**Textauszug:**
»»
Jurisprudentiedatabank
Urteil des Oberlandesgerichts – Rheinschiffahrtsobergericht – Köln
vom 23. Februar 1996
- 3 U 56/95 BSch Rh -
Entscheidungsgründe:
Die in formeller Hinsicht nicht zu beanstandende Berufung der Beklagten zu 1) führt nur zur Aufhebung der auf einem Verfahrensverstoß beruhenden Höhenentscheidung. Soweit sie sich gegen die Haftung der Beklagten zu 1) dem Grunde nach richtet, hat sie hingegen keinen Erfolg.
Das Verfahren gegen die Beklagte zu 1) ist durch die Eröffnung des Konkursverfahrens über ihr Vermögen in Luxemburg nicht unterbrochen worden, wie das Rheinschiffahrtsgericht zutreffend ausgeführt und der Senat bereits in seinem Urteil vom 12.12.1995 in der Parallelsache 3 U 74/95 BSch Rh entschieden hat.
««
**Bereitgestelltes Material:**
»»
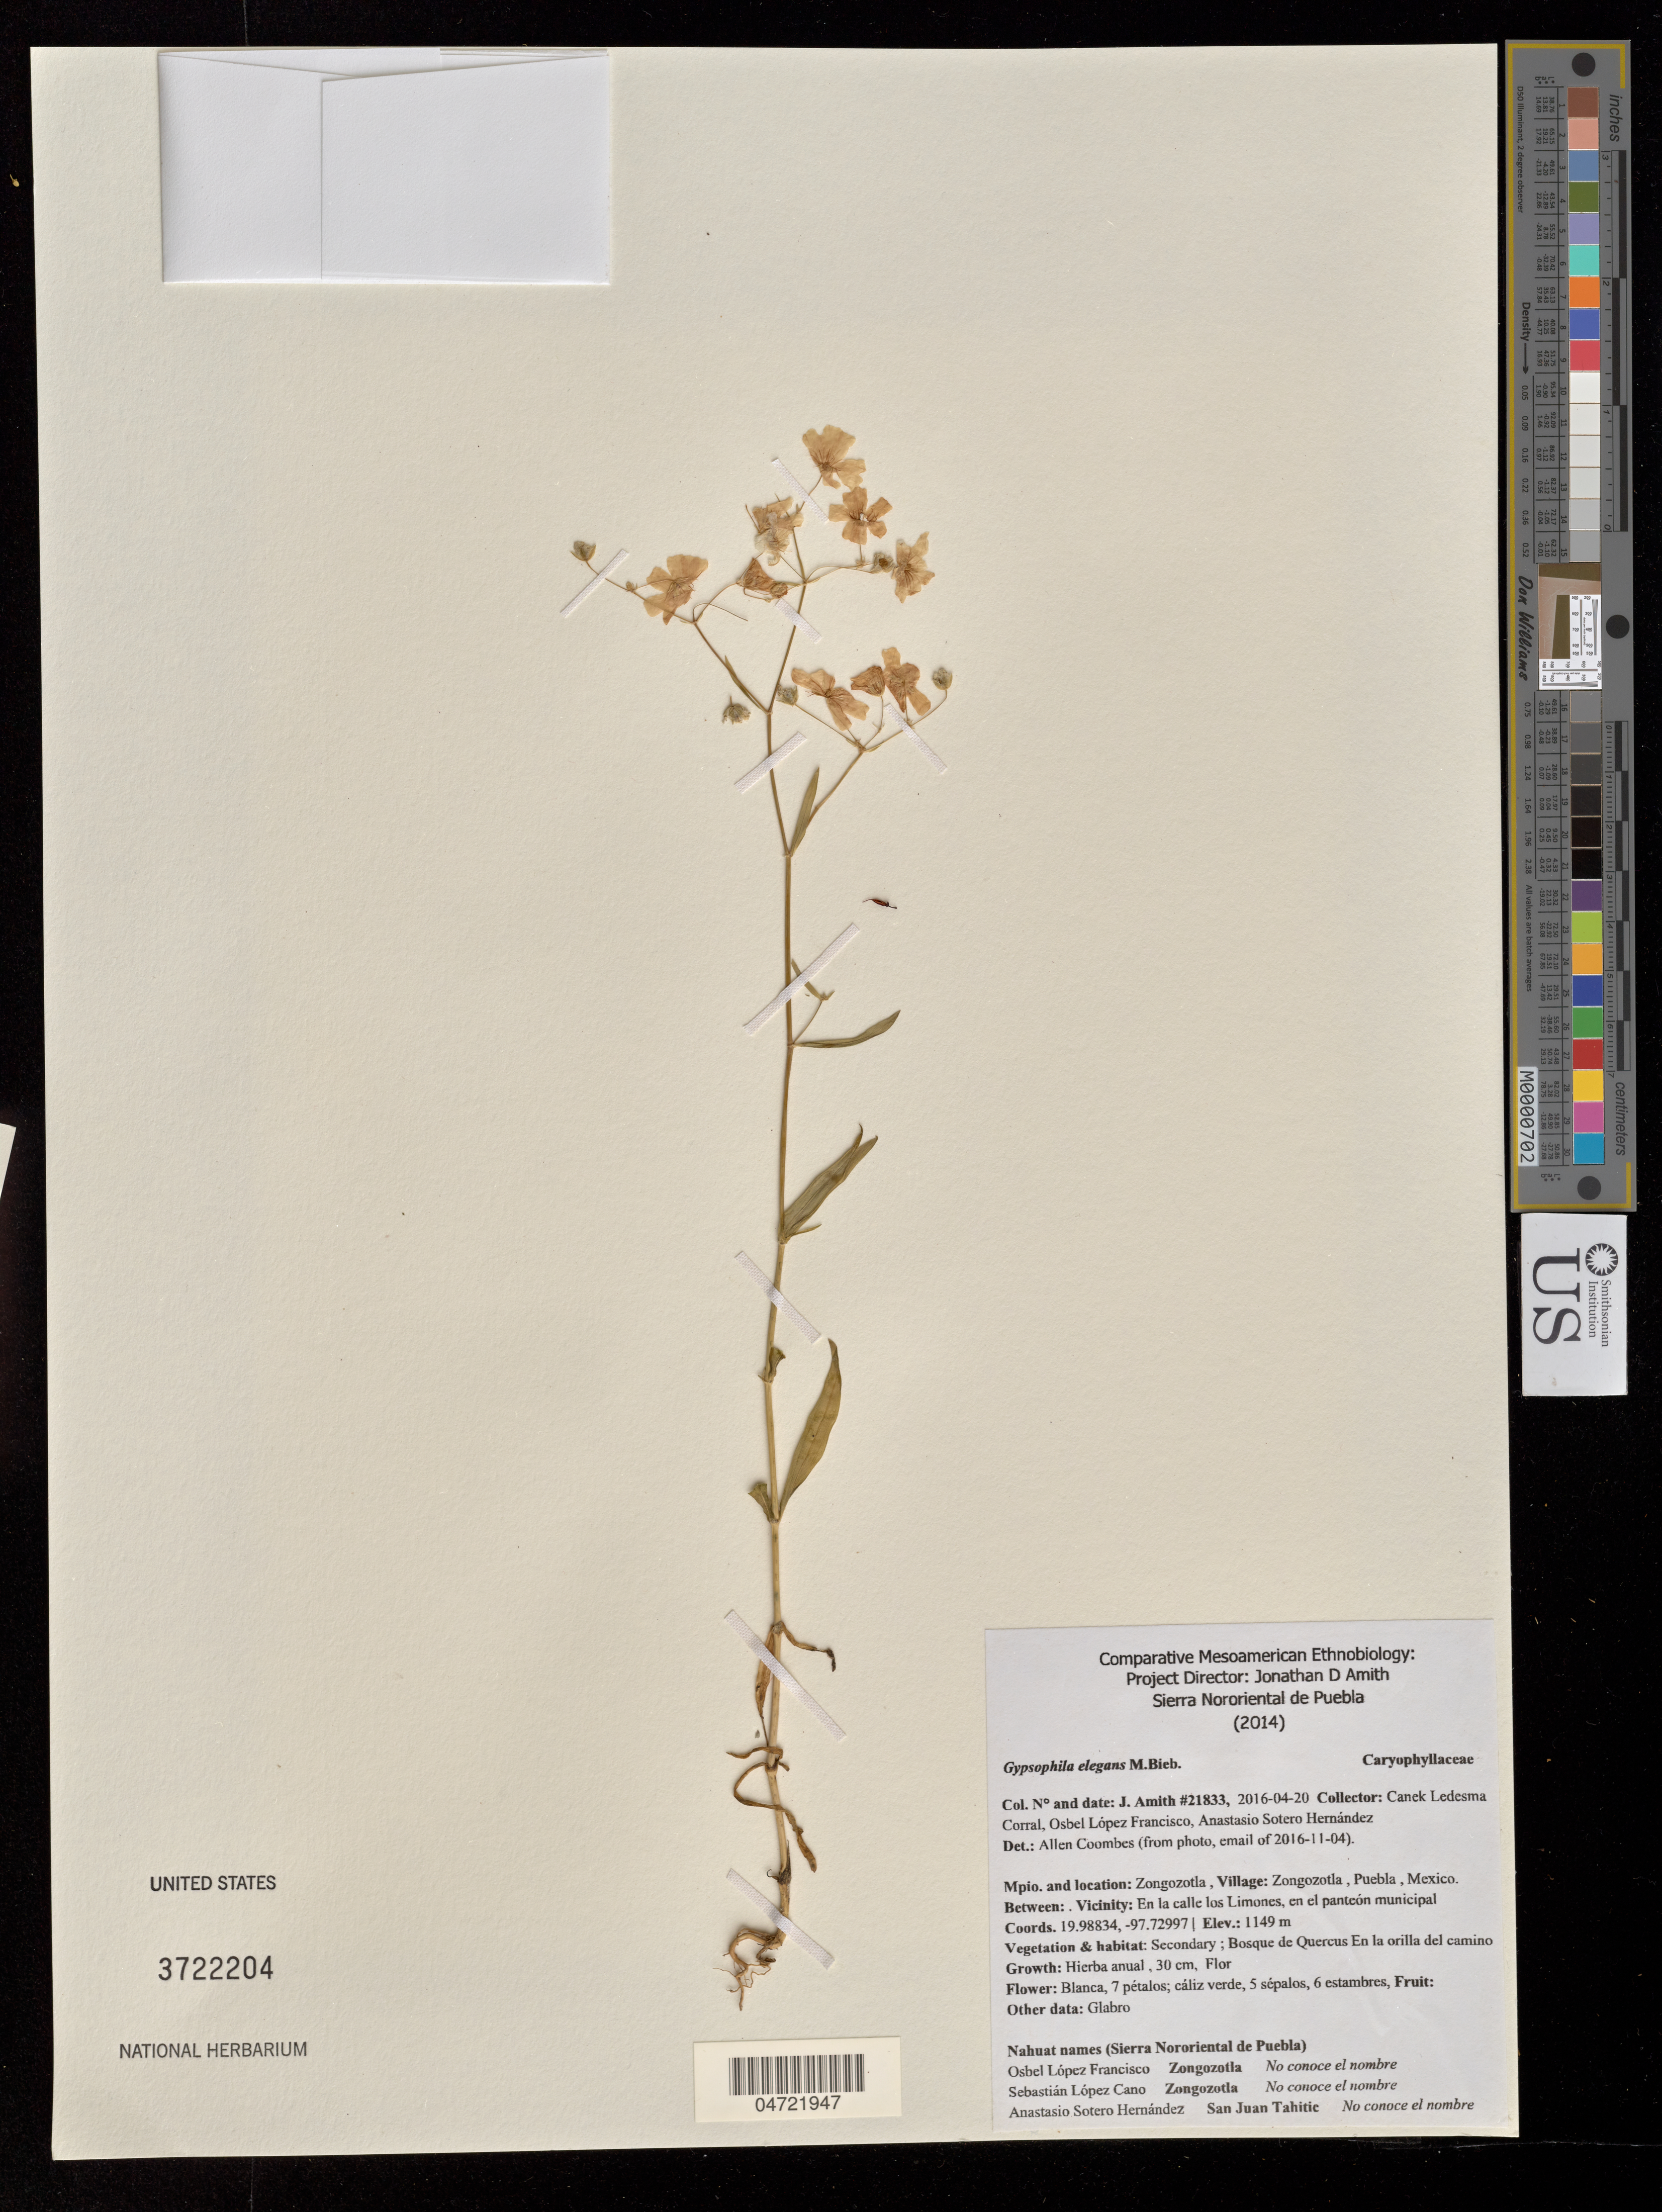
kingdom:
««
»»
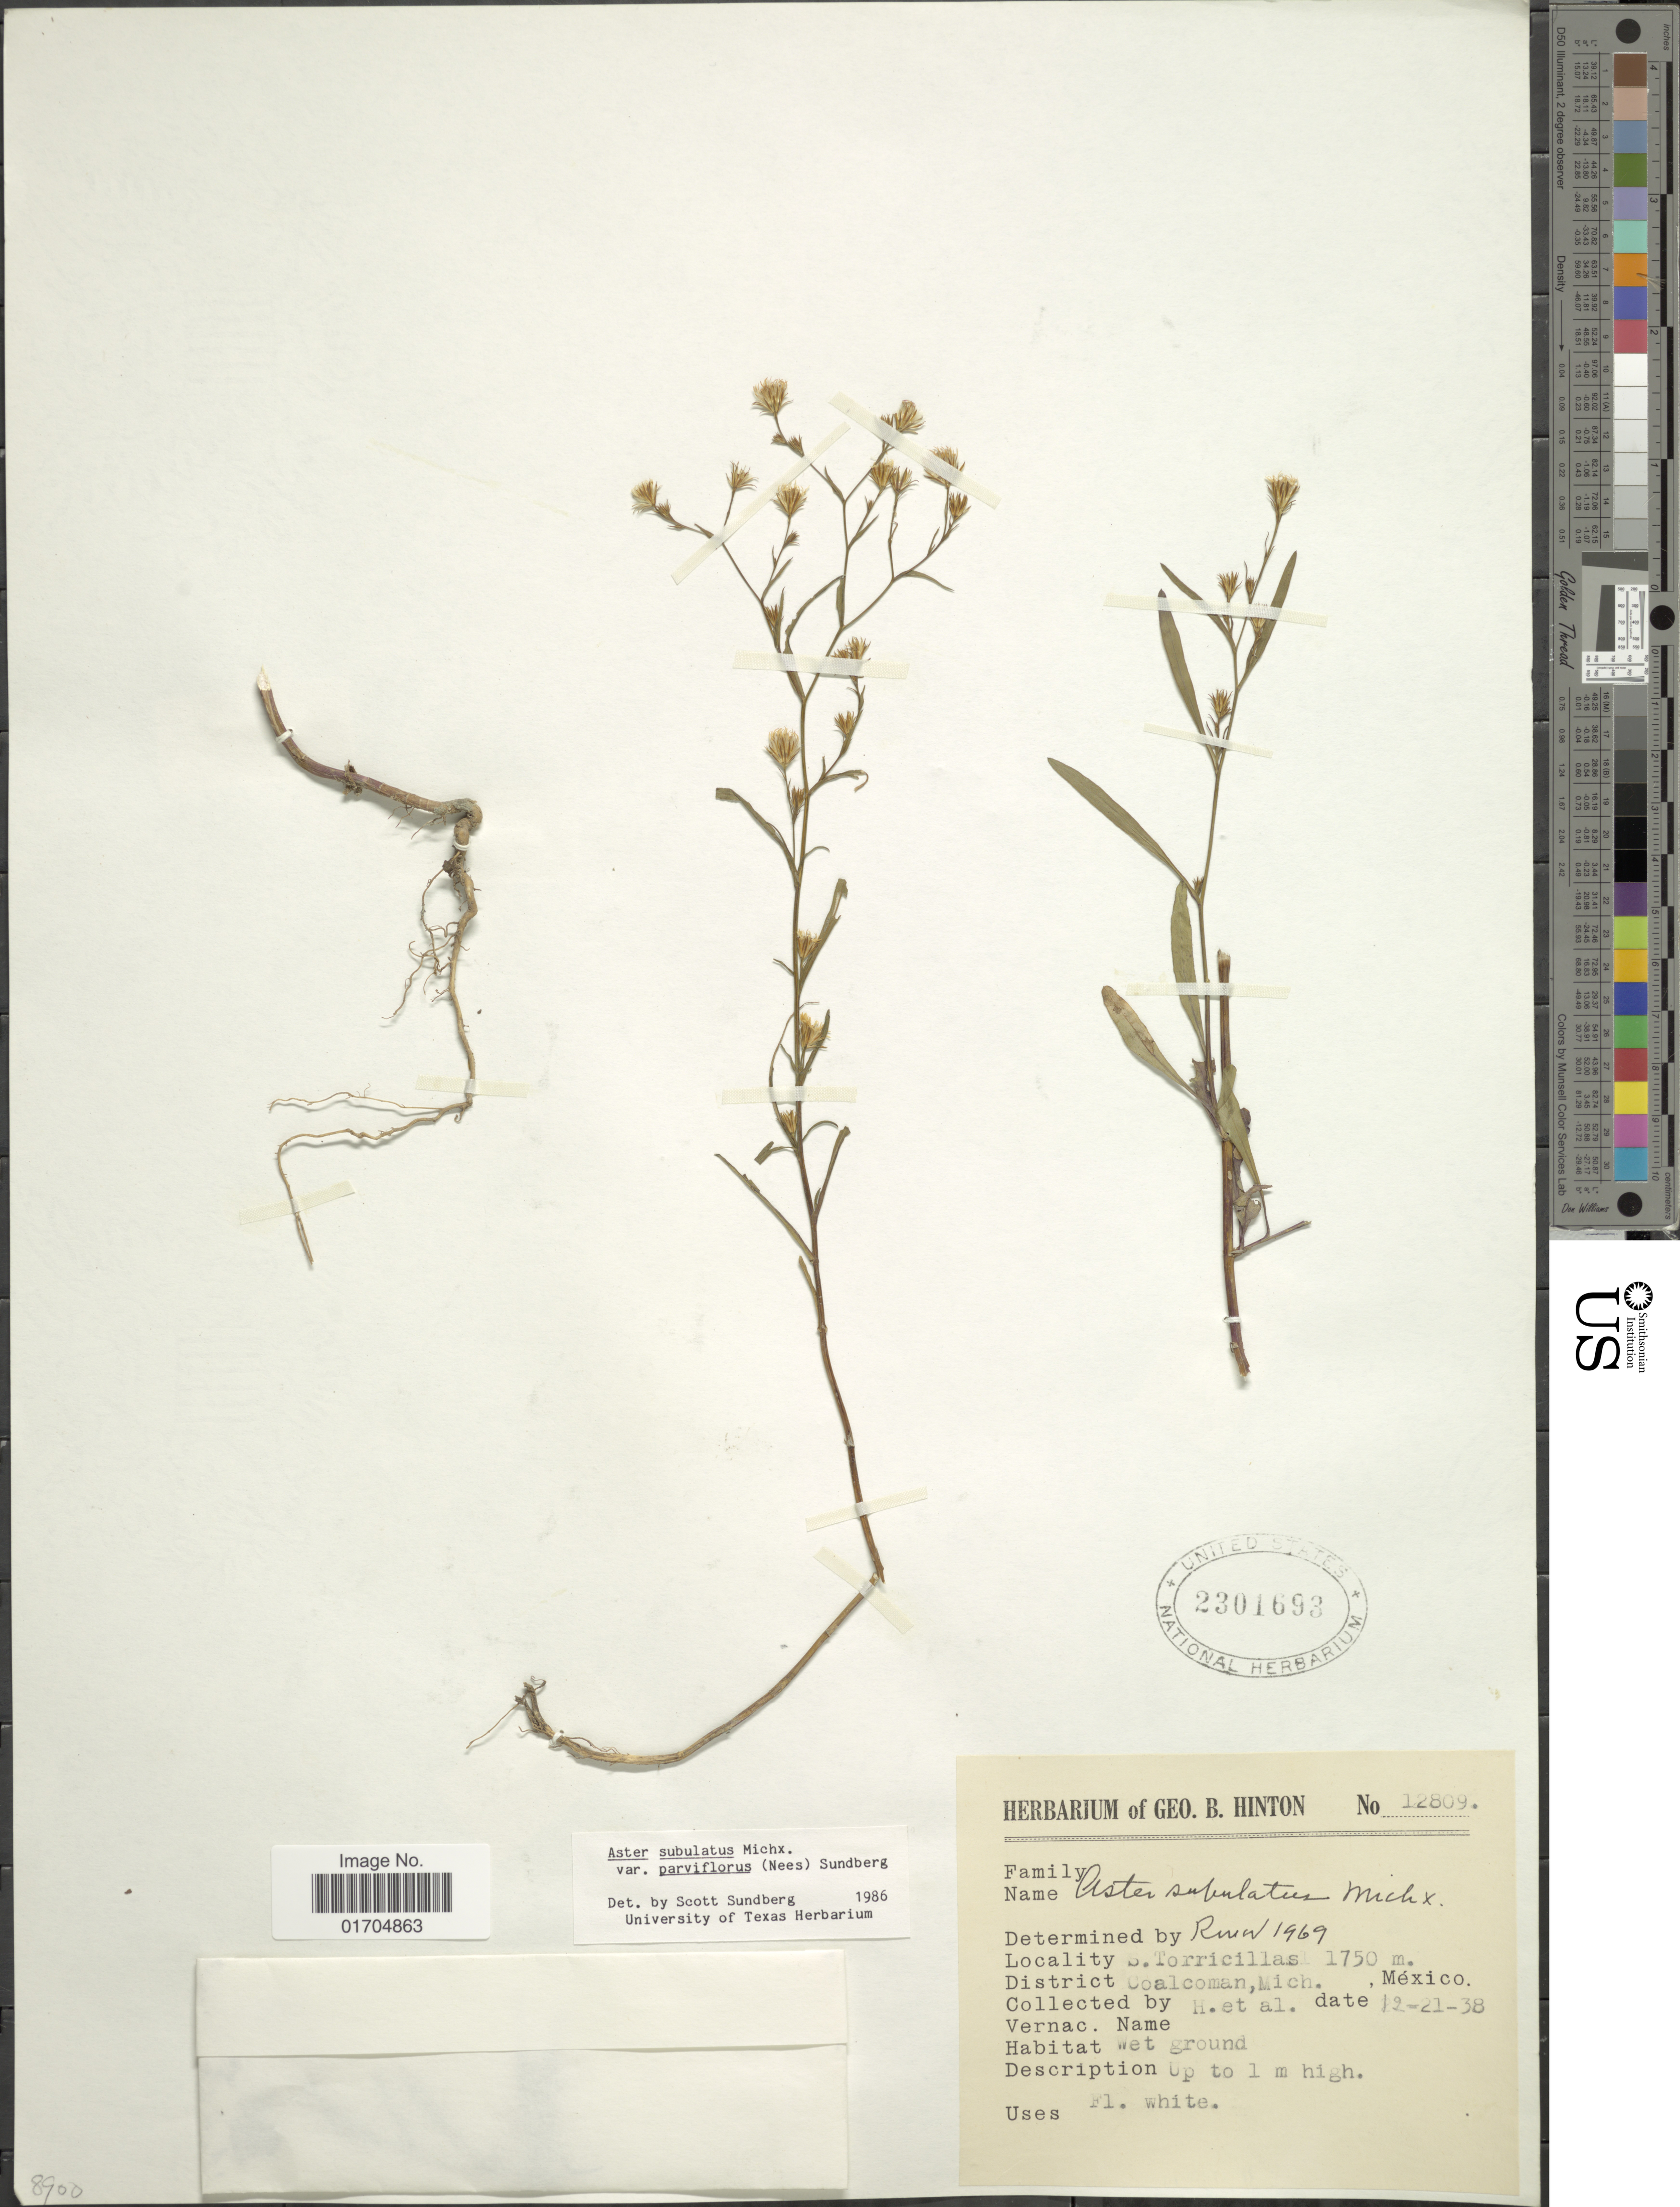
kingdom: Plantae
««
**Arbeitsauftrag:**
Beantworten Sie zum Urteil:
(a) An welchem Datum wurde es verkündet?
(b) Wozu führt die Berufung der Beklagten zu 1) nur?
(c) In welchem Land wurde das Konkursverfahren über das Vermögen der Beklagten zu 1) eröffnet?
Stützen Sie sich ausschließlich auf das Urteil.

**Schriftliche Antwort:**
(a) Am 23. Februar 1996.
(b) Zur Aufhebung der auf einem Verfahrensverstoß beruhenden Höhenentscheidung.
(c) In Luxemburg.